I'm got a PCB manufactured, where a Arduino (Mega2560) is (via a 5V Buck converter) supplied by a 4S LiFePo4 battery which is secured by a custom BMS system. The system is measuring the voltage of the battery via a 1:3 voltage divider, which is also providing the information to the arduino.
What happens now is, that when the BMS is switching the system off, the voltage from the divider is dropping to approx. one third causing the BMS to misbehave. Once the BMS is active again, the Arduino starts and the voltage is back to normal.
My guess is, that since tha arduino is powered off when the BMS is not on, the voltage from the voltage divider gets kind of "sunken" on the analog input, trying to power the arduino from it or so.
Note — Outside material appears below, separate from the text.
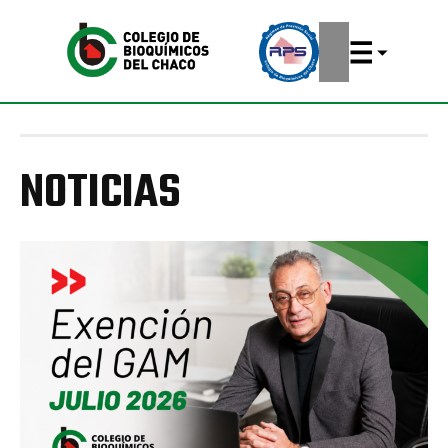
NOTICIAS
One solution would clearly be, to solder in a second voltage divider, so that the BMS hardware measurement is independent from the one for the Arduino.
My questions are:
-
Why exactly is this happening within the Arduino? How can the sinking of the voltage be explained? To my knowledge the input impedance of the Atmega Processor is 100MOhm, so how is it able to pull down the voltage so much?
-
Is there another way to avoid this, without a separate voltage divider?
Best Answer
Atmega inputs only have high impedance when configured as such, and when the chip is powered on. When the chip is powered off (or underpowered), various things can happen. I'm with Nedd that the most probable cause is the protection diode, but it's not impossible that the pin gets reconfigured as output on power loss - if you're familiar with programming, you should know what "undefined behavior" is.
Making a separate voltage divider is by far the cheapest and easiest solution. That way, whatever effects may arise from the controller being powered down, they won't affect the rest of the system.